The problem is the lock is taken first in the call to mca_base_source_register which then makes a call to mca_base_source_get_by_name which then also tries to take the lock. As is clear from the tracebackabove.
It is possible the number of sources can increase during an application run (see section 15.3.8 of the MPI 4.1 standard), so there probably should be locking besides just in the source init and finalize methods (which was the only locking in the file in @hjelmn 's original PR).
I don't see a lock in mca_base_source_get_by_name but that might be due to the last push. Anyway, there is an unlock left in mca_base_source_get_by_name and that's definitively no good. Moreover, asmca_base_source_get_by_name is only called from mca_base_source_register with the lock help, there shall be no reason for mca_base_source_get_by_name to take it again.

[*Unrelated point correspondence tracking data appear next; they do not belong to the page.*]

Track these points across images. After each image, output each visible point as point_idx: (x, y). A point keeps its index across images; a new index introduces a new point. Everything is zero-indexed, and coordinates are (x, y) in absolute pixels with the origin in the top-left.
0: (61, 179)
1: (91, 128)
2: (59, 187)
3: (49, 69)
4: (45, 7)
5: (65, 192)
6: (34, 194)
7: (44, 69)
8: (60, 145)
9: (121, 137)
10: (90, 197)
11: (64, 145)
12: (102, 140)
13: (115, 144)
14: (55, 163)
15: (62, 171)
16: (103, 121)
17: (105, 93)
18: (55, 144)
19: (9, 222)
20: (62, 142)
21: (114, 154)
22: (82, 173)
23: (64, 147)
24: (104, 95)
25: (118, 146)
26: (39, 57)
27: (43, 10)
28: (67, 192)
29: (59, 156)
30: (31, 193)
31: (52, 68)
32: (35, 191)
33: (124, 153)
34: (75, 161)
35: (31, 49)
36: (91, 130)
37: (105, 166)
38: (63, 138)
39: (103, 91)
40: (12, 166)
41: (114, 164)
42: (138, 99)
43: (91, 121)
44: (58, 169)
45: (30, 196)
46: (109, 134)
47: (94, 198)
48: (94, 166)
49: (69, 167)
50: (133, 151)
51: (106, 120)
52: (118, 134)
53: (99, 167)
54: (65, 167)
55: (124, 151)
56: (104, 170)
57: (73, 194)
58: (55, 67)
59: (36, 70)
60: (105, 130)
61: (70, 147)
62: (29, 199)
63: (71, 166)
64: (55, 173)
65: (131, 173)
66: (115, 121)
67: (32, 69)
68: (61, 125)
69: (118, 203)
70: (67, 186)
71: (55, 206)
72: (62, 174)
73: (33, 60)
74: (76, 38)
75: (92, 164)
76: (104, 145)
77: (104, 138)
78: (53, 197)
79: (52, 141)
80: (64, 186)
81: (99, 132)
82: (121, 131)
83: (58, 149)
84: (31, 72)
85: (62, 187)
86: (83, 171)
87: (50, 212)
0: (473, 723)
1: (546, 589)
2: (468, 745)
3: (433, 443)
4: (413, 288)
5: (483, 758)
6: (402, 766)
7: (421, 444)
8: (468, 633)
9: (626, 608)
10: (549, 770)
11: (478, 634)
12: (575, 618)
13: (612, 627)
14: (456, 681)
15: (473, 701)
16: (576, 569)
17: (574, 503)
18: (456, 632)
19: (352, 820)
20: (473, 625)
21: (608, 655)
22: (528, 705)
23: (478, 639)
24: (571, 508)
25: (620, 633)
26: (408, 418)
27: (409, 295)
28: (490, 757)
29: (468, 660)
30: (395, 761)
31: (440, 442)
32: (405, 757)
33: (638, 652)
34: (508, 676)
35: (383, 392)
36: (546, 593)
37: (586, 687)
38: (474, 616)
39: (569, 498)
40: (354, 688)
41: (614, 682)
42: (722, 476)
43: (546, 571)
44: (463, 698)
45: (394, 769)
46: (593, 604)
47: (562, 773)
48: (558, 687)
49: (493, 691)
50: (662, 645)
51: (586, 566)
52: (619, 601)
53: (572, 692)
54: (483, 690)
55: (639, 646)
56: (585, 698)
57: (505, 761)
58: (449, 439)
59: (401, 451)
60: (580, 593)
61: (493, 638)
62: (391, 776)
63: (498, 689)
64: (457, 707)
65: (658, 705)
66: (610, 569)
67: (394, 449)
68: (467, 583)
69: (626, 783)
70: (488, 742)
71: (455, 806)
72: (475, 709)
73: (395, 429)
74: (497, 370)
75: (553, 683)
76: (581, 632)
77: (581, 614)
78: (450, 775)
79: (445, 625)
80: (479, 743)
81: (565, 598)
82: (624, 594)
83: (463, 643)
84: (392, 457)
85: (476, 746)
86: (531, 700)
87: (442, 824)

Section 15.3.8 in the MPI standard states indeed that event sources can be added during the application execution, but in OMPI event sources are added during module initialization, and that happens in a single sequential context. Unless we are expecting sessions to be created from multiple threads and allow them to load different sets of modules I don't think we need any protection on the event creation path.
Looking more carefully at this code I see other issues with locking. Let's look at mca_base_source_get a read operation on a array where events cannot be removed (aka source events). It is however protected by the same mca_base_source_lock as the rest of the source events code. However, all usages of mca_base_source_get are also protected by the MPI_T lock (ompi_mpit_lock / ompi_mpit_unlock), so that code must be double safe. We never know !!!
At this point this PR looks very sketchy.
@bosilca
I don't see a lock in mca_base_source_get_by_name but that might be due to the last push. Anyway, there is an unlock left in mca_base_source_get_by_name and that's definitively no good. Moreover, asmca_base_source_get_by_name is only called from mca_base_source_register with the lock help, there shall be no reason for mca_base_source_get_by_name to take it again.
Indeed. Thank you! I removed the one that was left. It is a static function and called just from another place. I noted that in the comment.
Looking more carefully at this code I see other issues with locking. Let's look at mca_base_source_get a read operation on a array where events cannot be removed (aka source events). It is however protected by the same mca_base_source_lock as the rest of the source events code. However, all usages of mca_base_source_get are also protected by the MPI_T lock (ompi_mpit_lock / ompi_mpit_unlock), so that code must be double safe. We never know !!!
This was introduced in c9b35e2 after this comment.
The function mca_base_source_get() is called from the following places:
opal/mca/base/mca_base_source.c:129:mca_base_source_set_time_source()opal/mca/base/mca_base_event.c:260:mca_base_event_register()`ompi/mpi/tool/source_get_info.c:35:MPI_T_source_get_info()ompi/mpi/tool/source_get_timestamp.c:38:MPI_T_source_get_timestamp()
The second one (mca_base_event_register()) is not under a lock as far I can see. The first one, might as well be as it locks immediately afterwards.
The 3rd and the 4th one are indeed under different locks.
Oddly enough, mca_base_source_get() calls opal_pointer_array_get_item() which also has its own lock. So, I think the locks at mca_base_source_get() should indeed be removed.
Maybe @jsquyres also can comment here.
@kingshuk00 Any progress on this PR, perchance?
@jsquyres , @bosilca , @hppritcha ,
Two review comments from the original PR regarding datatype and the tools-events design are not addressed.
The respective discussions do not seem to have reached an accord. Please comment.
If my understanding is correct, aiming for 6.0 would be too ambitious and I am okay with this not getting in 6.0 if more redesign is needed. Thank you!
@kingshuk00 you are correct about the two unaddressed review comments. And i am of the opinion as well that this is too ambitious for the 6.0.x branch/release time frame. I am not sure continuing to work on this PR is the right approach - the basic design should be reconsidered.